APRIL’s inaugural education committee comprises: Professor Frank Dunshea (Chair), University of Melbourne, Professor John Pluske, Murdoch University, Dr Eugeni Roura, University of Queensland, Dr Darryl D’Souza, SunPork, Dr Rob Smits, Rivalea, Heather Channon, APL and Dr Charles Rikard-Bell, Pork CRC.
Pig feed efficiency: Australia v rest of the world
We reported on a Pork CRC global benchmarking project in January this year.
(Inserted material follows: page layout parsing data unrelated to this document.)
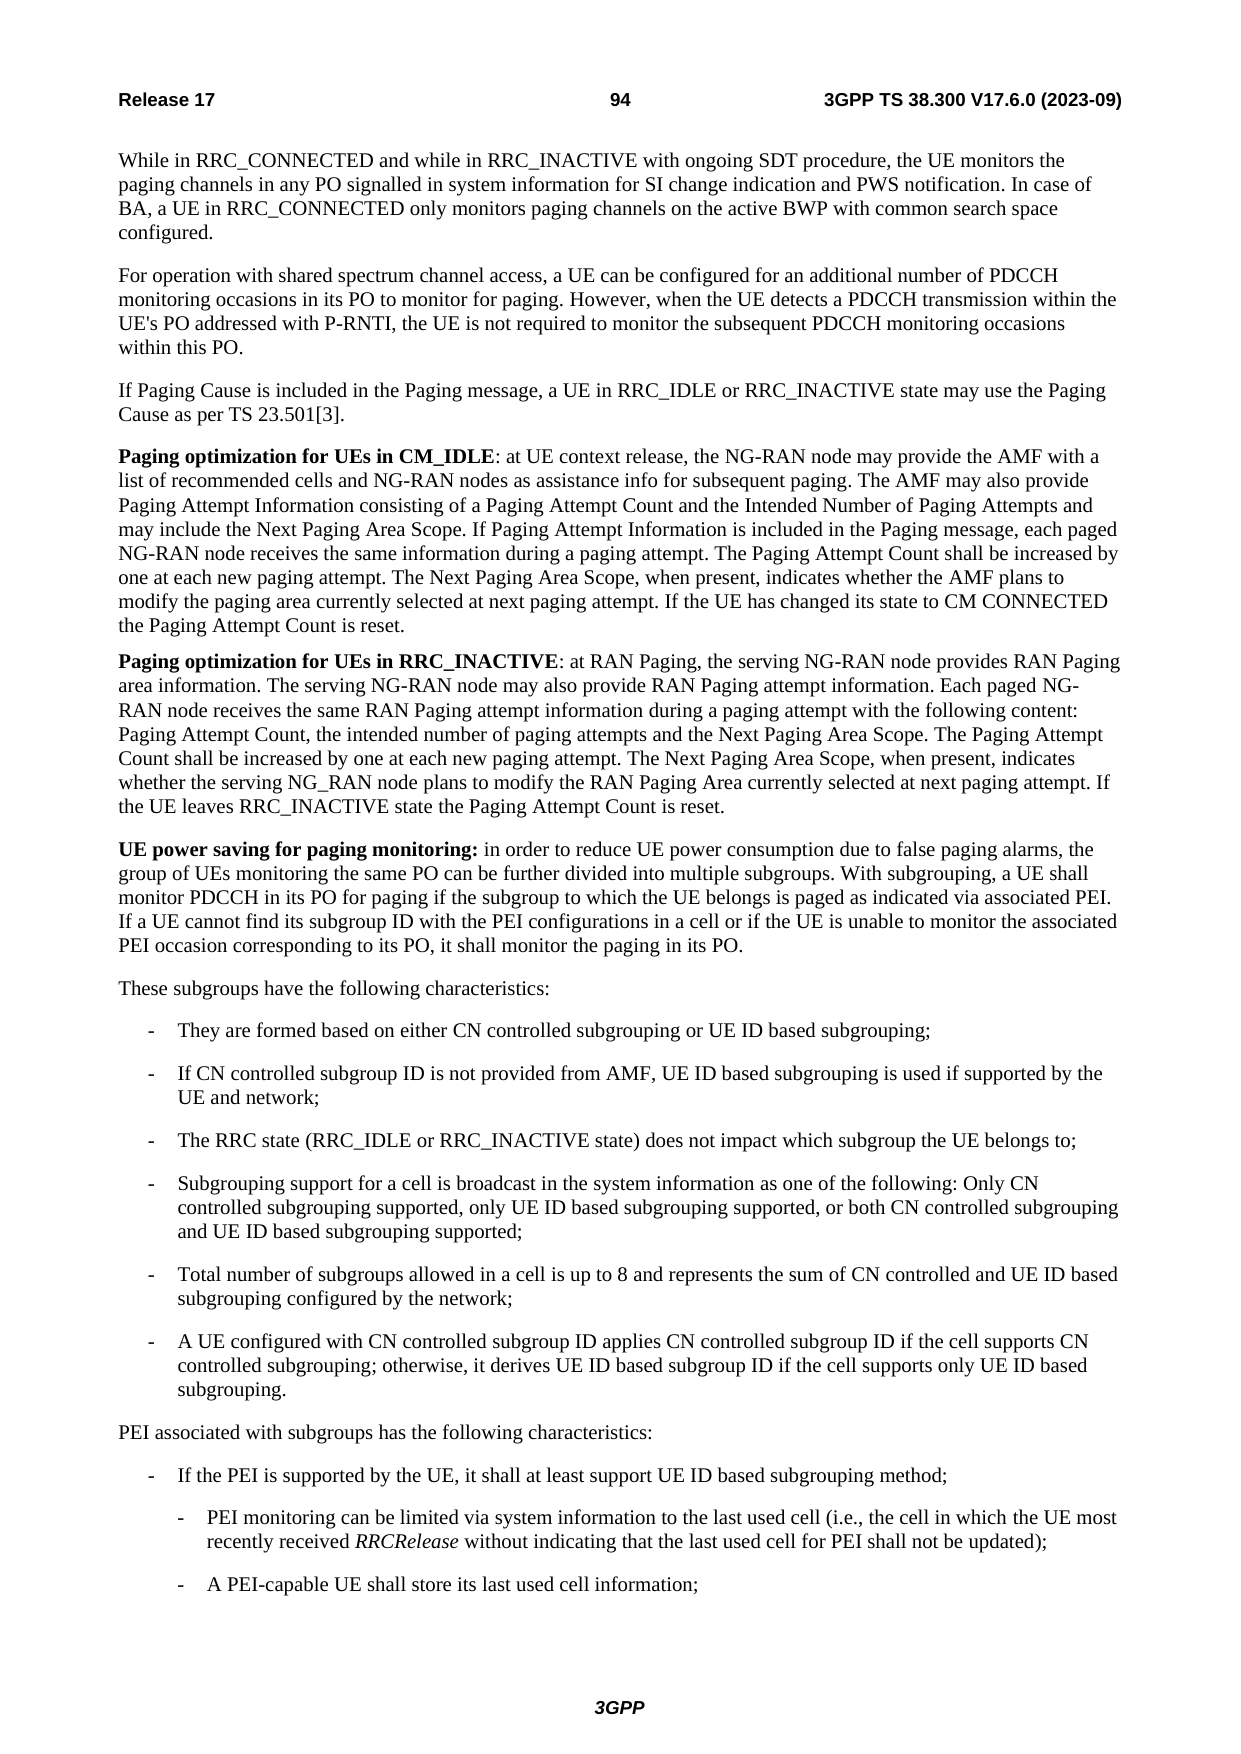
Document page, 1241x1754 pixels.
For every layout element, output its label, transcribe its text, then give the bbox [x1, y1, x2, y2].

text If Paging Cause is included in the Paging message, a UE in RRC_IDLE or RRC_INACTIVE state may use the Paging Cause as per TS 23.501[3]. [118, 377, 1122, 426]
text These subgroups have the following characteristics: [118, 976, 1122, 1000]
text UE power saving for paging monitoring: in order to reduce UE power consumption due to false paging alarms, the group of UEs monitoring the same PO can be further divided into multiple subgroups. With subgrouping, a UE shall monitor PDCCH in its PO for paging if the subgroup to which the UE belongs is paged as indicated via associated PEI. If a UE cannot find its subgroup ID with the PEI configurations in a cell or if the UE is unable to monitor the associated PEI occasion corresponding to its PO, it shall monitor the paging in its PO. [118, 837, 1122, 957]
text - PEI monitoring can be limited via system information to the last used cell (i.e., the cell in which the UE most recently received RRCRelease without indicating that the last used cell for PEI shall not be updated); [177, 1505, 1122, 1553]
text Paging optimization for UEs in CM_IDLE: at UE context release, the NG-RAN node may provide the AMF with a list of recommended cells and NG-RAN nodes as assistance info for subsequent paging. The AMF may also provide Paging Attempt Information consisting of a Paging Attempt Count and the Intended Number of Paging Attempts and may include the Next Paging Area Scope. If Paging Attempt Information is included in the Paging message, each paged NG-RAN node receives the same information during a paging attempt. The Paging Attempt Count shall be increased by one at each new paging attempt. The Next Paging Area Scope, when present, indicates whether the AMF plans to modify the paging area currently selected at next paging attempt. If the UE has changed its state to CM CONNECTED the Paging Attempt Count is reset. [118, 444, 1122, 637]
text While in RRC_CONNECTED and while in RRC_INACTIVE with ongoing SDT procedure, the UE monitors the paging channels in any PO signalled in system information for SI change indication and PWS notification. In case of BA, a UE in RRC_CONNECTED only monitors paging channels on the active BWP with common search space configured. [118, 147, 1122, 244]
text For operation with shared spectrum channel access, a UE can be configured for an additional number of PDCCH monitoring occasions in its PO to monitor for paging. However, when the UE detects a PDCCH transmission within the UE's PO addressed with P-RNTI, the UE is not required to monitor the subsequent PDCCH monitoring occasions within this PO. [118, 262, 1122, 359]
text - A UE configured with CN controlled subgroup ID applies CN controlled subgroup ID if the cell supports CN controlled subgrouping; otherwise, it derives UE ID based subgroup ID if the cell supports only UE ID based subgrouping. [148, 1329, 1122, 1401]
text - A PEI-capable UE shall store its last used cell information; [177, 1572, 1122, 1596]
text PEI associated with subgroups has the following characteristics: [118, 1420, 1122, 1444]
text - Total number of subgroups allowed in a cell is up to 8 and represents the sum of CN controlled and UE ID based subgrouping configured by the network; [148, 1262, 1122, 1310]
text - If the PEI is supported by the UE, it shall at least support UE ID based subgrouping method; [148, 1462, 1122, 1487]
text Paging optimization for UEs in RRC_INACTIVE: at RAN Paging, the serving NG-RAN node provides RAN Paging area information. The serving NG-RAN node may also provide RAN Paging attempt information. Each paged NG-RAN node receives the same RAN Paging attempt information during a paging attempt with the following content: Paging Attempt Count, the intended number of paging attempts and the Next Paging Area Scope. The Paging Attempt Count shall be increased by one at each new paging attempt. The Next Paging Area Scope, when present, indicates whether the serving NG_RAN node plans to modify the RAN Paging Area currently selected at next paging attempt. If the UE leaves RRC_INACTIVE state the Paging Attempt Count is reset. [118, 649, 1122, 818]
text - If CN controlled subgroup ID is not provided from AMF, UE ID based subgrouping is used if supported by the UE and network; [148, 1061, 1122, 1109]
text - The RRC state (RRC_IDLE or RRC_INACTIVE state) does not impact which subgroup the UE belongs to; [148, 1128, 1122, 1152]
text - Subgrouping support for a cell is broadcast in the system information as one of the following: Only CN controlled subgrouping supported, only UE ID based subgrouping supported, or both CN controlled subgrouping and UE ID based subgrouping supported; [148, 1171, 1122, 1243]
text - They are formed based on either CN controlled subgrouping or UE ID based subgrouping; [148, 1018, 1122, 1042]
That found that the Netherlands leads the world on pig feed efficiency, reporting a herd feed conversion (HFC - total feed divided by total carcass weight produced) of 3.4 for 2016. The UK was the worst performer, with most other countries running fairly close together.
The average HFC for Australia was 3.73 against the CRC’s target of 3.4.
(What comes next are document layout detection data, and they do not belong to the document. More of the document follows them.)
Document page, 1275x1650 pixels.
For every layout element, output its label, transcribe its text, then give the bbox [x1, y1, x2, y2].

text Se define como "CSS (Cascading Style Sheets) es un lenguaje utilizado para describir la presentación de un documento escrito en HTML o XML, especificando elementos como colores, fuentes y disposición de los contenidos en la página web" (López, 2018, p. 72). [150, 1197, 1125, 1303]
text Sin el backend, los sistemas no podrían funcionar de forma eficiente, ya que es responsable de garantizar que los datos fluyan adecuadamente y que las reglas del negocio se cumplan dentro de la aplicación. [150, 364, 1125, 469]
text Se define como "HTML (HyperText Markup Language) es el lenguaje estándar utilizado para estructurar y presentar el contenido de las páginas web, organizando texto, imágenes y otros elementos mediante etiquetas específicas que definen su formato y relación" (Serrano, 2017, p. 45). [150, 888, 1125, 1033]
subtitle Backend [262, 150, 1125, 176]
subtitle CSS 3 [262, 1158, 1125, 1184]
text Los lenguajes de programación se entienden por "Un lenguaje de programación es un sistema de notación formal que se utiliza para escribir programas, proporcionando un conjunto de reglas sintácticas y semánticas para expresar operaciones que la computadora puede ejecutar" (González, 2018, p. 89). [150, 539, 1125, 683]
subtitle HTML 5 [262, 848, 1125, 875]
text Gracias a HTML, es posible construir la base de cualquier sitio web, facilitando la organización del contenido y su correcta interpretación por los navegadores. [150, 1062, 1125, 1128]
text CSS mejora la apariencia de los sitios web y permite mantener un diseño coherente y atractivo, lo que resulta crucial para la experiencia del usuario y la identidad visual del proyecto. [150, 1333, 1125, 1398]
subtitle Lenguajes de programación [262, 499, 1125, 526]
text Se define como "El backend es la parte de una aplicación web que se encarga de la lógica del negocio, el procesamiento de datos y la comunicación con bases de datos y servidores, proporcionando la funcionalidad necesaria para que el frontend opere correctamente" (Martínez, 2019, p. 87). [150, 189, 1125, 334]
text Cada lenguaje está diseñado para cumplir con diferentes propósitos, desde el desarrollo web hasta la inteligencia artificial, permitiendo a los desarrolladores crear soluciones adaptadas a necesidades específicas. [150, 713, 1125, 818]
“Australia was competitive with the US, Canada and Denmark and better than the UK, with the Netherlands leading the pack,” Dr Roger Campbell told FeedNavigator back then.
Involving some 23 herds and 80,000 sows, the benchmarking project compares the performance of participants in key areas.
“Participants compare how each is doing and who made the greatest improvements over the 12 months and over a longer period of time. They openly discuss how they made the progress they did. We also use the results to compare where the Australian industry sits globally,” explained Dr Campbell.
He said that Australian pork producers were competitive for feed efficiency, but that it was a key performance indicator that had “unfortunately” remained static for some time and was “well below the capability of available genetics”.
For example, the average feed: gain between weaning and sale (100kg) for Australian producers in the project was 2.4 (on a live weight basis), against a target of 2.0.
However, he cited research results that have shown that the feed: gain of pigs between 38 and 100kg is only 3.8 for females. The latter equates to a feed: gain between weaning and sale of closer to 2.0 than 2.4 and to an HFC close to the target of 3.4, said Dr Campbell.
Bridging the gap
Explaining the disparity between research results and commercial reality, he said: “Our genetics are excellent and very efficient but this efficiency is not being achieved commercially. The reason is probably multi-faceted and includes feed wastage, clinical and sub clinical disease, activation of the immune system, overstocking for short periods as pigs approach sale weight and pigs being below and - to a lesser extent - above their thermoneutral zones.”
The best herds in the benchmarking project reported feed: gains between weaning and sale of 2.0 and HFC values closer to 3.4 than 3.7, which Dr Campbell said “can be done”.
He suggested that improving feed efficiency was “probably largely a matter of fully understanding the importance of HFC in determining profitability, setting a target for all involved and paying more attention to detail”.
This article was modified on Wednesday May 9 to include the comments on the lack of feed proposals from APRIL interim CEO, Roger Campbell.